> **Task to complete**: Working from the records below, repeat exactly the lines starting at the line that contains "right knee: (370, 394)" and ending at the line that contains "neck: (125, 107)", inclusive.

Per-instance keypoint data
>>>

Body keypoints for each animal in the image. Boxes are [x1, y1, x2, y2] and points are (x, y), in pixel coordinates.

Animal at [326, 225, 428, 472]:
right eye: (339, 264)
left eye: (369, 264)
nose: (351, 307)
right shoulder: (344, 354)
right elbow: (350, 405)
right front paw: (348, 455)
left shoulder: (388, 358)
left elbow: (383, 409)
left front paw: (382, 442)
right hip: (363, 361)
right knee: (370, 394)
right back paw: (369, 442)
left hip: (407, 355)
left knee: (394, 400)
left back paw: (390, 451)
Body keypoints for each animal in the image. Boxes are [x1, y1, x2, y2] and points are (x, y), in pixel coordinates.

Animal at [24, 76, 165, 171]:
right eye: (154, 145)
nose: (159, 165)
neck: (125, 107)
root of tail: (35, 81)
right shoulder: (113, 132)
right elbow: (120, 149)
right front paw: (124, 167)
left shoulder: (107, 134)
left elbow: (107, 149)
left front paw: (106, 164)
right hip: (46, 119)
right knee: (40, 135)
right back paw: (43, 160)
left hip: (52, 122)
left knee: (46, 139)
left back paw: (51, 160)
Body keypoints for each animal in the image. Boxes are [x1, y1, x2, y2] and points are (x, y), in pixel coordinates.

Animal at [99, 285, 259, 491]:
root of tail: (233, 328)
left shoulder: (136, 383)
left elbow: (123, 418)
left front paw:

<<<
>>>

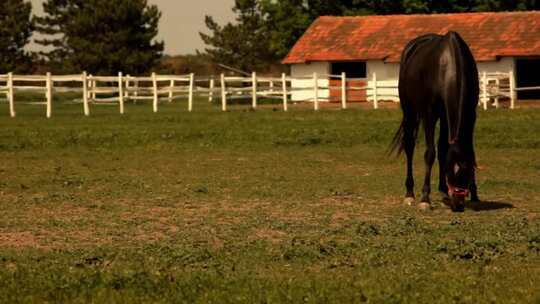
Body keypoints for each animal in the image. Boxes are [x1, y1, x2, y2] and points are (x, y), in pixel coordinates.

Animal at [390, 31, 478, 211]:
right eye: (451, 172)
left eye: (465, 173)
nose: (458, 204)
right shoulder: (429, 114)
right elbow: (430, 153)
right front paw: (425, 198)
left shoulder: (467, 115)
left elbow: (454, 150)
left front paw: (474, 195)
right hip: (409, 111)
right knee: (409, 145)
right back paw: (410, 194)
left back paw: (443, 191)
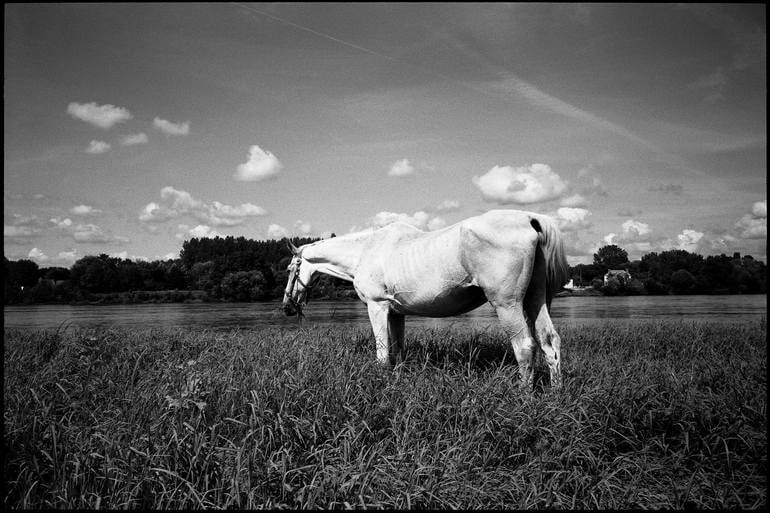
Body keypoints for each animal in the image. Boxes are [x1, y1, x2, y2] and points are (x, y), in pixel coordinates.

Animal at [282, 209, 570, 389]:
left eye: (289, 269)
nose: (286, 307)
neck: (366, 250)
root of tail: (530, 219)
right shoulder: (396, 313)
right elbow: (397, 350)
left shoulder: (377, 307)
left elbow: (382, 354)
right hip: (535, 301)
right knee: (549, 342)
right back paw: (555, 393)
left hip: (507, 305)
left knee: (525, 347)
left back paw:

<<<

> **Output of the exercise**:
right knee: (370, 394)
right back paw: (369, 442)
left hip: (407, 355)
left knee: (394, 400)
left back paw: (390, 451)
Body keypoints for each animal in the image. Boxes are [x1, y1, x2, y2] and points are (x, y), in pixel coordinates.

Animal at [24, 76, 165, 171]:
right eye: (154, 145)
nose: (159, 165)
neck: (125, 107)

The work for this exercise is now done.